_N
equals the number of observations in the dataset. To see, try display _N
. On the other hand, _n
refers to the current observation number.
We can generate variables using _N
and _n
. An example: if the dataset has 5 observations and we run:
gen var1 = _N
gen var2 = _n
then, var1
will equal 5 for all observations while var2
will equal 1 for the first observation, 2 for the second, 3 for the third, and so on.
We called _n
the current observation number because it delicately depends on the current sorting order of the dataset. So, if you use _n
to create another variable (such as creating an ID variable), sort your dataset on a unique combination of variables before setting the ID variable equal to _n
.
This is a good place to introduce indexing in Stata.
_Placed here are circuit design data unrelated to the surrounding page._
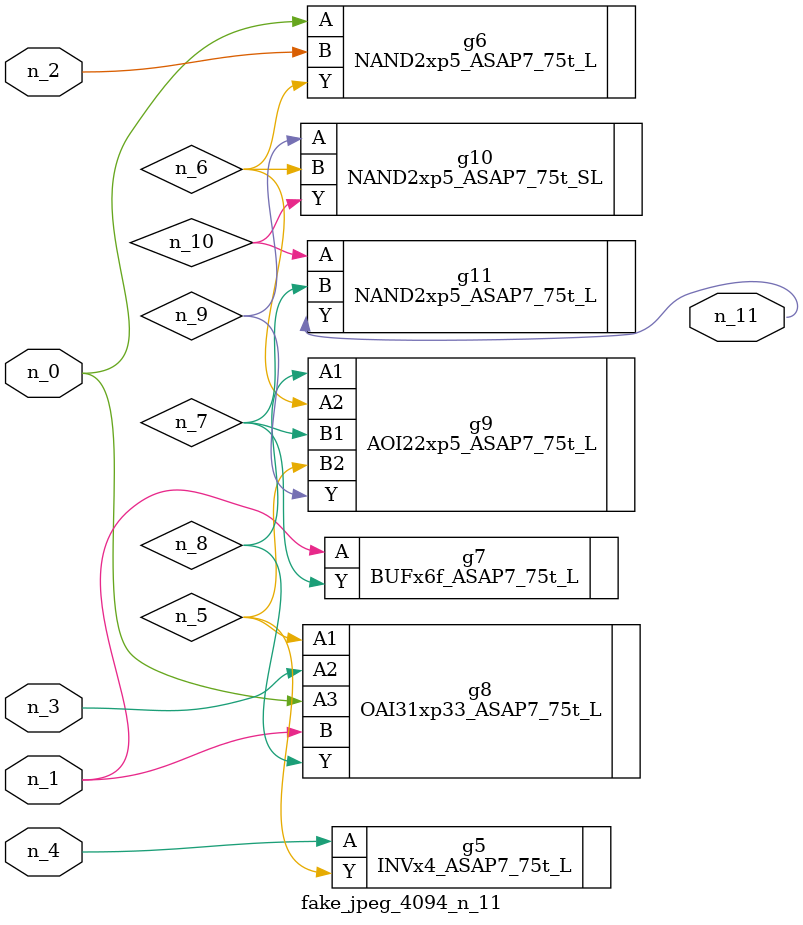
<source format=v>
module fake_jpeg_4094_n_11 (n_3, n_2, n_1, n_0, n_4, n_11);

input n_3;
input n_2;
input n_1;
input n_0;
input n_4;

output n_11;

wire n_10;
wire n_8;
wire n_9;
wire n_6;
wire n_5;
wire n_7;

INVx4_ASAP7_75t_L g5 ( 
.A(n_4),
.Y(n_5)
);

NAND2xp5_ASAP7_75t_L g6 ( 
.A(n_0),
.B(n_2),
.Y(n_6)
);

BUFx6f_ASAP7_75t_L g7 ( 
.A(n_1),
.Y(n_7)
);

OAI31xp33_ASAP7_75t_L g8 ( 
.A1(n_5),
.A2(n_3),
.A3(n_0),
.B(n_1),
.Y(n_8)
);

AOI22xp5_ASAP7_75t_L g9 ( 
.A1(n_8),
.A2(n_6),
.B1(n_7),
.B2(n_5),
.Y(n_9)
);

NAND2xp5_ASAP7_75t_SL g10 ( 
.A(n_9),
.B(n_6),
.Y(n_10)
);

NAND2xp5_ASAP7_75t_L g11 ( 
.A(n_10),
.B(n_7),
.Y(n_11)
);


endmodule
</source>
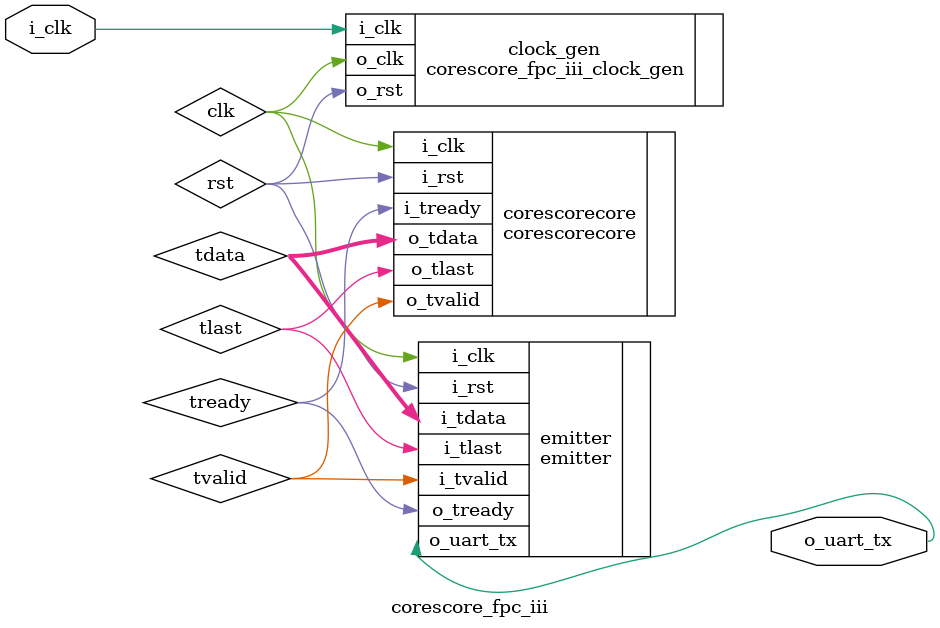
<source format=v>

`default_nettype none
module corescore_fpc_iii( input i_clk, output o_uart_tx );
    wire clk;
    wire rst;

    corescore_fpc_iii_clock_gen clock_gen( .i_clk( i_clk ), .o_clk( clk ),
					   .o_rst( rst ) );

    parameter memfile_emitter = "emitter.hex";

   wire [7:0]  tdata;
   wire        tlast;
   wire        tvalid;
   wire        tready;

   corescorecore corescorecore
     (.i_clk     (clk),
      .i_rst     (rst),
      .o_tdata   (tdata),
      .o_tlast   (tlast),
      .o_tvalid  (tvalid),
      .i_tready  (tready));

   emitter #(.memfile (memfile_emitter)) emitter
     (.i_clk     (clk),
      .i_rst     (rst),
      .i_tdata   (tdata),
      .i_tlast   (tlast),
      .i_tvalid  (tvalid),
      .o_tready  (tready),
      .o_uart_tx (o_uart_tx));

endmodule

</source>
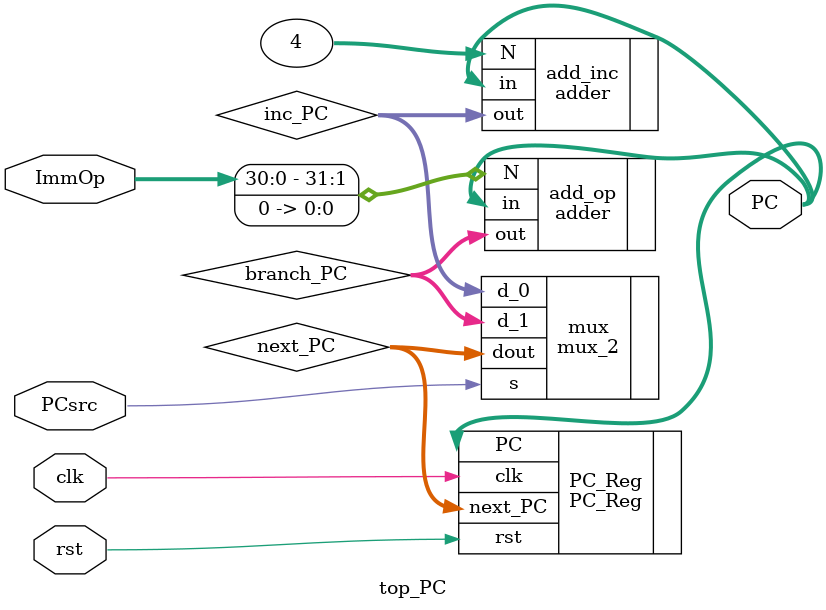
<source format=sv>
module  top_PC #(
    parameter ADDRESS_WIDTH = 32
) (
    input logic clk,
    input logic rst,
    input logic [ADDRESS_WIDTH-1:0] ImmOp,
    input logic PCsrc,
    output logic [ADDRESS_WIDTH-1:0] PC
);

logic [ADDRESS_WIDTH-1:0] inc_PC;
logic [ADDRESS_WIDTH-1:0] next_PC;
logic [ADDRESS_WIDTH-1:0] branch_PC;

adder add_op(
    .in(PC),
    .N(ImmOp << 1), // 1 step in ImmOp corresponds to 2 bytes
    .out(branch_PC)
);

adder add_inc(
    .in(PC),
    .N(32'd4),
    .out(inc_PC)
);

mux_2 mux(
    .d_0(inc_PC),
    .d_1(branch_PC),
    .s(PCsrc),
    .dout(next_PC)
);

PC_Reg PC_Reg(
    .clk(clk),
    .rst(rst),
    .next_PC(next_PC),
    .PC(PC)
);

endmodule

</source>
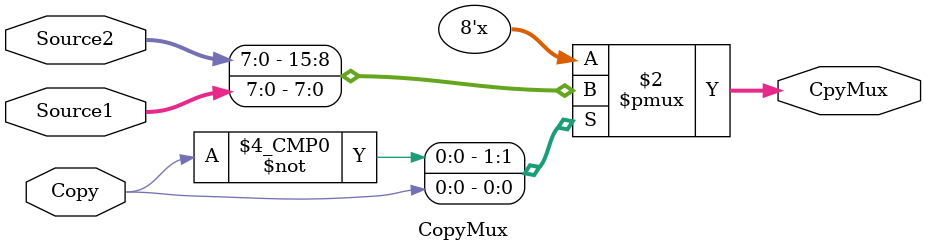
<source format=sv>
/* Filename: CopyMux.sv
 * Authors: Luke Rohrer, Max Zhao, Josh Robertson
 * Date: 5/11/18
 * Description: This file contains the the plumbing module for CopyMux
*/

module CopyMux (
  input [7:0] Source1,
  input [7:0] Source2,
  input Copy,
  output logic [7:0] CpyMux
  );

  // Always do this Combinationally
  always_comb begin
    case(Copy)

      // Select Source2 (BrMux2)
      0 : CpyMux = Source2;

      // Select Source1 (0)
      1 : CpyMux = Source1;

    endcase
  end
endmodule

</source>
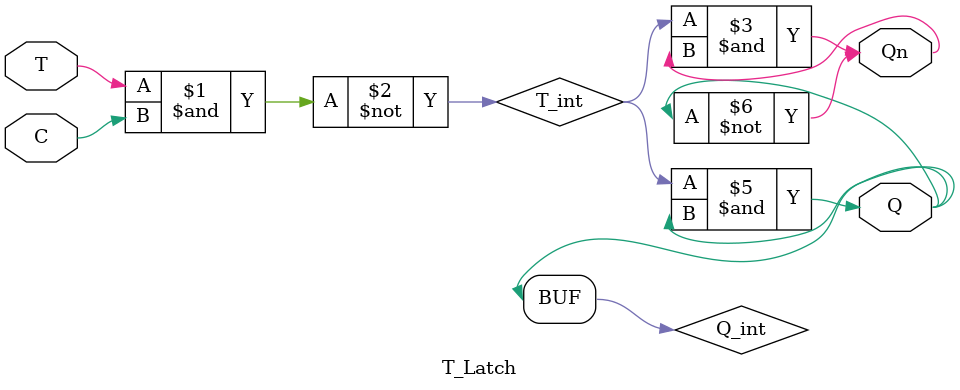
<source format=v>
`timescale 1ns / 1ps
module T_Latch (
    input T,    // T input
    input C,    // Clock input (Level-sensitive)
    output Q,   // Output
    output Qn   // Complement of output
);

    // Internal signals for T latch
    wire T_int, Q_int;

    // Logic for T latch using NAND gates
    nand (T_int, T, C);           // Active T when C is high
    nand (Q_int, T_int, Qn);      // Toggle when T = 1
    nand (Qn, T_int, Q);          // Complementary output for Q

    assign Q = Q_int;             // Output Q
    assign Qn = ~Q;               // Complement of Q

endmodule

</source>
We can use []
alongwith variable name to do this. For example: gen first_obs = total_covaxin[1]
creates a variable first_obs
that equals a constant value: the value of total_covaxin
for the first observation in the dataset.
Since _n
refers to the current observation number, it can be used to index by row numbers. For example, [_n-1]
will refer to the observation before the current one; for the second observation, [_n-`]
will equal 2 - 1 = 1, and so will refer to the first observation. So, running gen total_covaxin_prev = total_covaxin[_n-1]
will create a variable that equals total_covaxin
of the previous observation. Note that total_covaxin_prev
is missing for the first observation, which is because Stata doesn’t have a “0” observation to refer to when _n
equals 1.